*Provided records:*
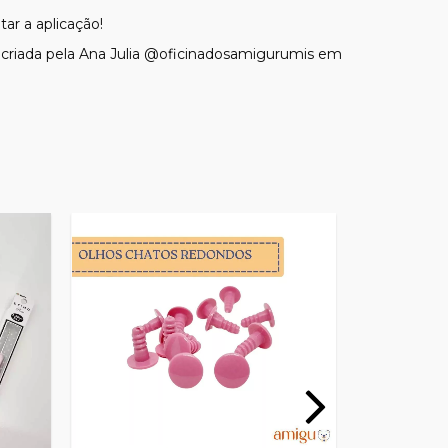
itar a aplicação!
, criada pela Ana Julia @oficinadosamigurumis em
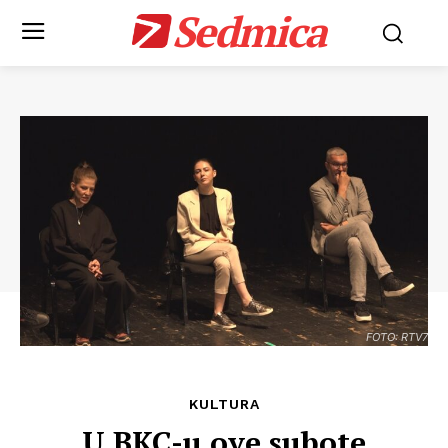
Sedmica
FOTO: RTV7
KULTURA
U BKC-u ove subote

*Your goal:*
Set down the lines of the records above exactly, apart from the pictures.

*Worked solution:*
itar a aplicação!
, criada pela Ana Julia @oficinadosamigurumis em
Sedmica
FOTO: RTV7
KULTURA
U BKC-u ove subote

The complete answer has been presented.